丁寧に社会が描かれていて文化まで見えてくる世界観

40話くらいまで読み進めた段階でのレビューです。

 異民族が混在することによって差別や偏見もある世界観です。この世界観が良く練られていて、民族によって異なる言語を持っています。

 この言語が植民地時代の朝鮮半島における日本語教育のように差別の演出として使われていたり、登場人物の行動や思想にも影響しています。

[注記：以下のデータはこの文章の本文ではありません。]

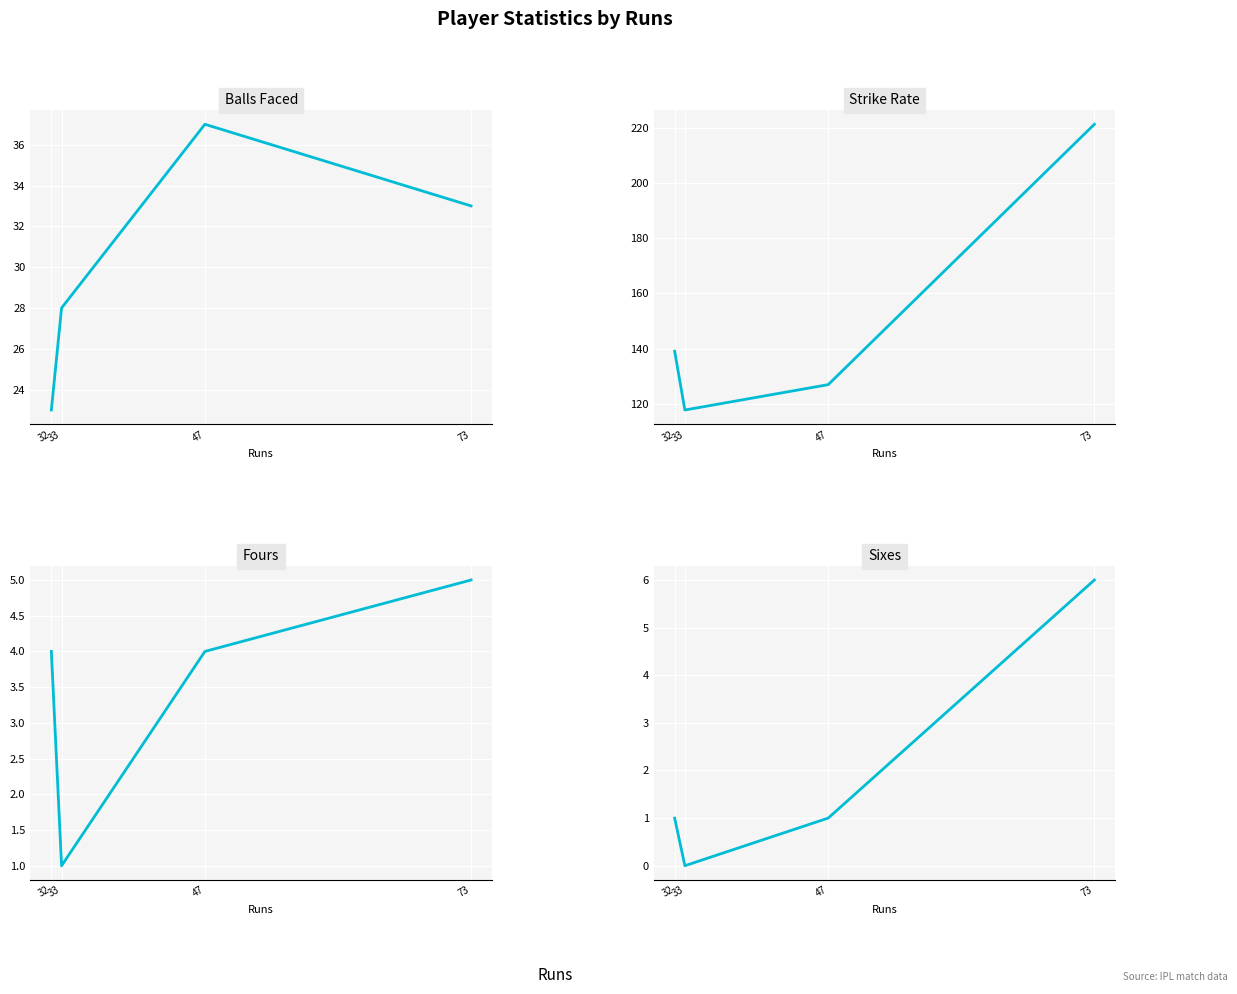

What is the sum of all Strike Rate values?

605.2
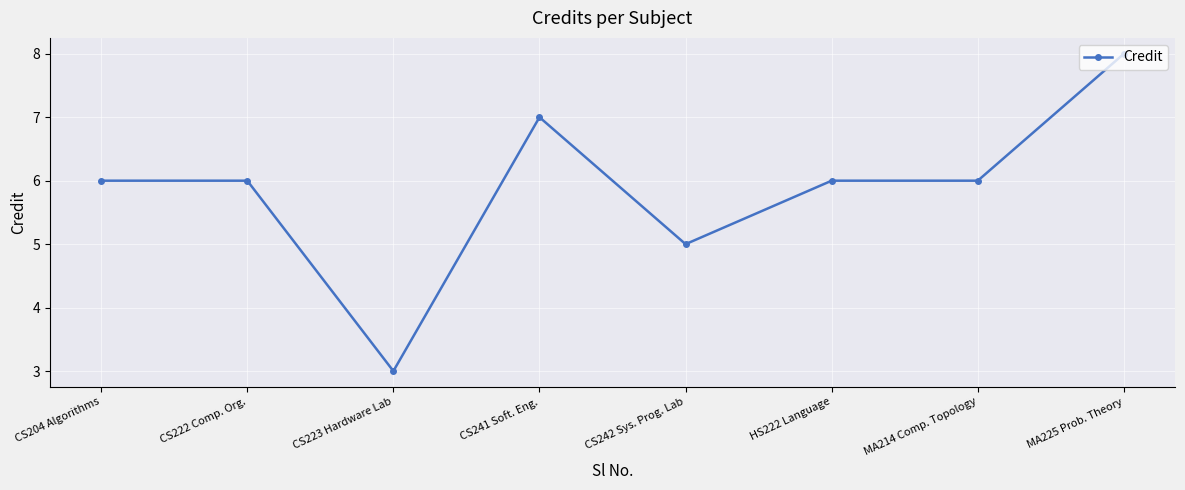

Reading left to right, what are all the values shown in this chart?

CS204 Algorithms=6	CS222 Comp. Org.=6	CS223 Hardware Lab=3	CS241 Soft. Eng.=7	CS242 Sys. Prog. Lab=5	HS222 Language=6	MA214 Comp. Topology=6	MA225 Prob. Theory=8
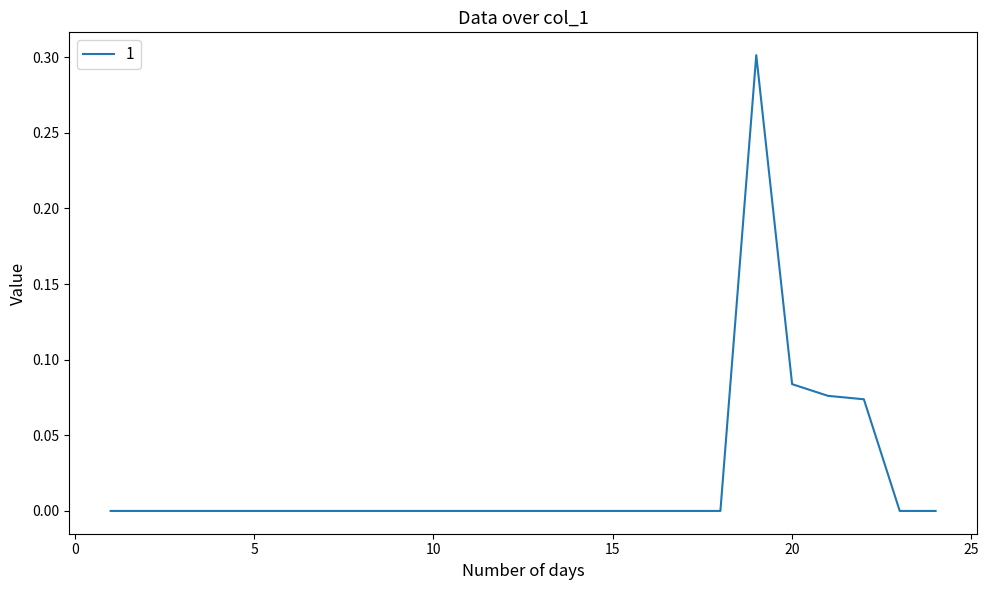

True or false: there are more than 0 points higher than both neighbors.

True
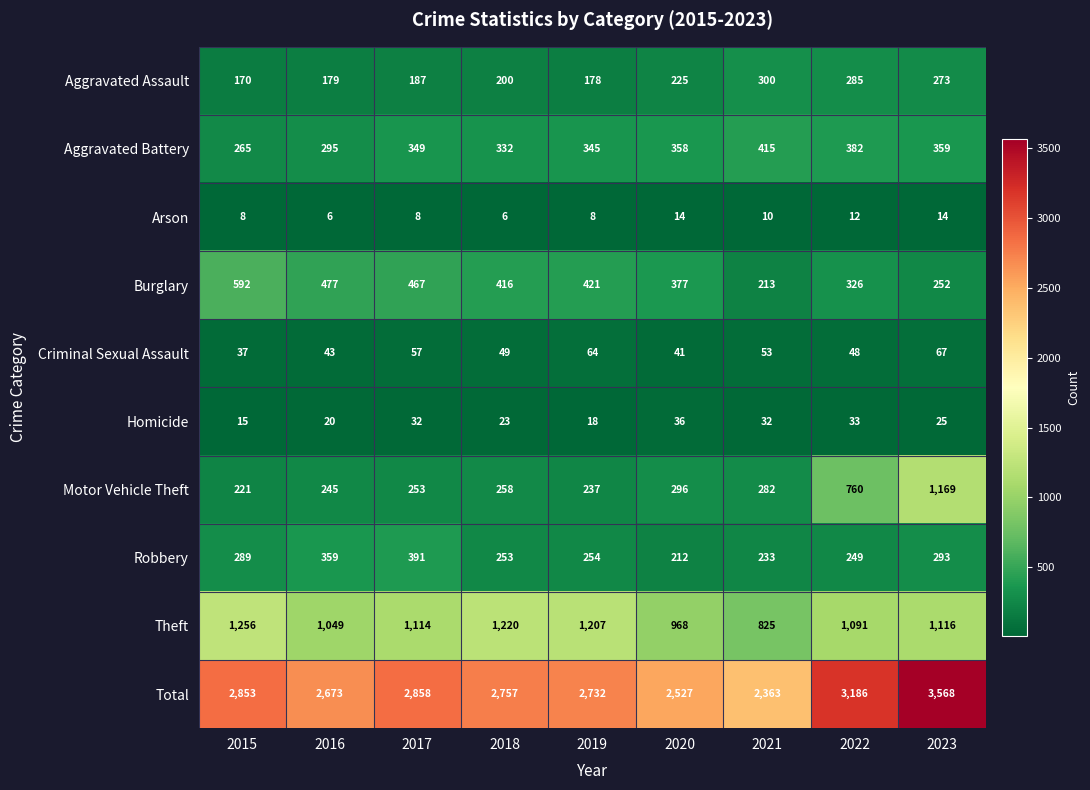

At which label is Total closest to 2965?

2017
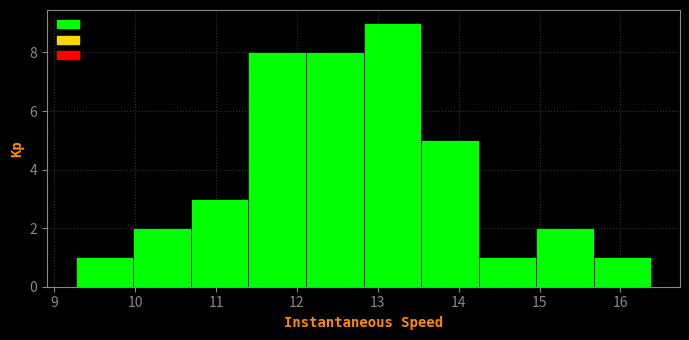

Which range on the x-axis has the tallest bar?

12.8 to 13.5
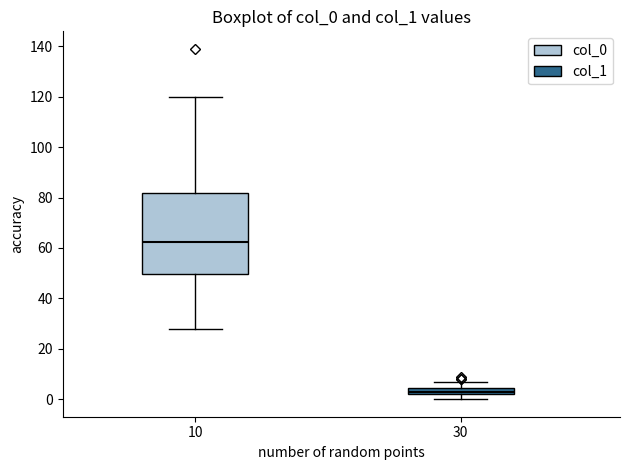

Which box is the tallest, from its lower edge to its upper edge?

10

 ファンタジー世界で言語を人々の文化や思想、感情まで反映させるには相当な世界観の作りこみが必要です。なのでテンプレファンタジーでは、少なからず言語については触れずに、唯一の異世界言語=日本語として言語の問題を回避したりします。(酷い作品では回避したのに異世界人が主人公の知らない英語やドイツ語を使ったり)

 そこにあえて踏み込めるという事は作者様はおそらく外国語でも会話できる方でいらっしゃるか、もしくは相当アジア圏の旅行経験をお持ちでいらっしゃるかのどちらかであろうと感じました。そう感じさせるだけの練り込まれています。

 また、学校がテーマであるからか、子供の理解力についても作者様はよく調べたのではないかなと感じました。
 子供には発達段階というものがあり、ある一定の年齢に至らなければそもそも思考自体ができない物事があります。特に客観視や物事の抽象化の概念は小学生高学年から中学生にかけて身に付く能力ですが個人差が大きく、詰め込み式の教育が横行した日本においては乏しいまま大人になっている人も少なくありません。
 登場する生徒たちにこれらの客観視や抽象化の能力のばらつきが適度にみられるのに驚きを感じました。

 子供をリアルに描きたい作家さんにも勉強用におすすめできる作品だと思いました。